WORK ITEM:
In the records below, find the line that contains "3. Two months" and the line that contains "## 2. Why Classic Menus Fail". Set down exactly those lines and every line between them, and nothing more.

DATA SHOWN below:

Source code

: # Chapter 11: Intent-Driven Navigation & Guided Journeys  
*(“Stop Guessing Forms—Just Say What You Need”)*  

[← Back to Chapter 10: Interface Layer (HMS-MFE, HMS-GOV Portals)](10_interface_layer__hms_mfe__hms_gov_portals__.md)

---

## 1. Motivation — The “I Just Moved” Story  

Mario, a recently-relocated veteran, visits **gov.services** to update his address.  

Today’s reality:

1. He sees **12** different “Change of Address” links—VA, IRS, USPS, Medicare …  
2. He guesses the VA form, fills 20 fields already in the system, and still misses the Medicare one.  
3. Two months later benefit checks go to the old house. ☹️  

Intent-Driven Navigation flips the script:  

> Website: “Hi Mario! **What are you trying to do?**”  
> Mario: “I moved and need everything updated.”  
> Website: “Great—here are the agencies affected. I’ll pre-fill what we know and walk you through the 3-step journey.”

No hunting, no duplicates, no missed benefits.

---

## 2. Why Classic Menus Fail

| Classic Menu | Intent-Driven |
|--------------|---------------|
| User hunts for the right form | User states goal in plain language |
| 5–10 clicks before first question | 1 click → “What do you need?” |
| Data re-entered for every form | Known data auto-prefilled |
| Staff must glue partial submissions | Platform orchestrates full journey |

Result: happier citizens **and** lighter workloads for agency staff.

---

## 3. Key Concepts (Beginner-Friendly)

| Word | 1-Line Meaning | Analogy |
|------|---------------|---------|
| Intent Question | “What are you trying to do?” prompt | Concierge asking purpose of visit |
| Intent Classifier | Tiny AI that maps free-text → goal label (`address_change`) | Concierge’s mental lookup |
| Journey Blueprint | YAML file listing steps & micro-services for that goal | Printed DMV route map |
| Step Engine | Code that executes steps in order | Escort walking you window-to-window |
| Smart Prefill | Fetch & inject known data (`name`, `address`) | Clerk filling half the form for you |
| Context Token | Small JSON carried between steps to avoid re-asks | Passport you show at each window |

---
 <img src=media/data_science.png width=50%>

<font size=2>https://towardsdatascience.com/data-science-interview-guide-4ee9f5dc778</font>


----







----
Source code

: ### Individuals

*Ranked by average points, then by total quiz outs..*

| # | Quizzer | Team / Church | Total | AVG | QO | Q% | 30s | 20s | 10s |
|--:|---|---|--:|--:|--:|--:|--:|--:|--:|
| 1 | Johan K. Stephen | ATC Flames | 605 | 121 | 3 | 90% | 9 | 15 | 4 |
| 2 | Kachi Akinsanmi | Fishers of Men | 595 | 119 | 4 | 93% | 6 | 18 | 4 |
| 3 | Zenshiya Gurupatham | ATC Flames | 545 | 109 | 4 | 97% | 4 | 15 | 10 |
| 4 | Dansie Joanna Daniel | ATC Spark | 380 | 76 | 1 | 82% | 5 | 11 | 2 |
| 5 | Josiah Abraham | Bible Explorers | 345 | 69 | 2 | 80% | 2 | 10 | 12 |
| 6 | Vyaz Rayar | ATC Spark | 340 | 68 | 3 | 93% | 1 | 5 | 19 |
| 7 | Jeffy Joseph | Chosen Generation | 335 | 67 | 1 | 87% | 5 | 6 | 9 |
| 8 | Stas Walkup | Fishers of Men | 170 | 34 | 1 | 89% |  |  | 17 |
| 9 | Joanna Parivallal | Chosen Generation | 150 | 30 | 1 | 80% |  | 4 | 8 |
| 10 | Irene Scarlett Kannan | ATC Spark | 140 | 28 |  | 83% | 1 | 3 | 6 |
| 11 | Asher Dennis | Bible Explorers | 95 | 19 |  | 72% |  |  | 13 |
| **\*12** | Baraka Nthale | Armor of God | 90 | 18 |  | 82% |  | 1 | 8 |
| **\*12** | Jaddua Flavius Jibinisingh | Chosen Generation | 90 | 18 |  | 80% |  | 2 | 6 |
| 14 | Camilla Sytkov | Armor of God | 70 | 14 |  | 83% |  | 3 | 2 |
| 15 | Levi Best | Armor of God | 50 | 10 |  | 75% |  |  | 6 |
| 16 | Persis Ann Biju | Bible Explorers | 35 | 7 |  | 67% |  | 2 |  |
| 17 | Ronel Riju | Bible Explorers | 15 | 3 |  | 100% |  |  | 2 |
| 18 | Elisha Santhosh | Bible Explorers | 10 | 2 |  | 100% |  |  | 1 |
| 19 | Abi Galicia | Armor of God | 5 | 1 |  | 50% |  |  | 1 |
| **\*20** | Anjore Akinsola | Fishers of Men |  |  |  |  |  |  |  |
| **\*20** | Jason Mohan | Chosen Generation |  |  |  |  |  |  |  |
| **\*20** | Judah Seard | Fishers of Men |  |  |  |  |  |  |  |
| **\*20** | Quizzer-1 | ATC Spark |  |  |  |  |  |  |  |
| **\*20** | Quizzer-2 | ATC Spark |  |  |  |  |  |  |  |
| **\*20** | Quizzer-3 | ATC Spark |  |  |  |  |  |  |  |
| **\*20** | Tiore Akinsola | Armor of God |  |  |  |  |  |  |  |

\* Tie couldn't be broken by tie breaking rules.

End of DATA SHOWN.

WRITTEN SOLUTION:
3. Two months later benefit checks go to the old house. ☹️  

Intent-Driven Navigation flips the script:  

> Website: “Hi Mario! **What are you trying to do?**”  
> Mario: “I moved and need everything updated.”  
> Website: “Great—here are the agencies affected. I’ll pre-fill what we know and walk you through the 3-step journey.”

No hunting, no duplicates, no missed benefits.

---

## 2. Why Classic Menus Fail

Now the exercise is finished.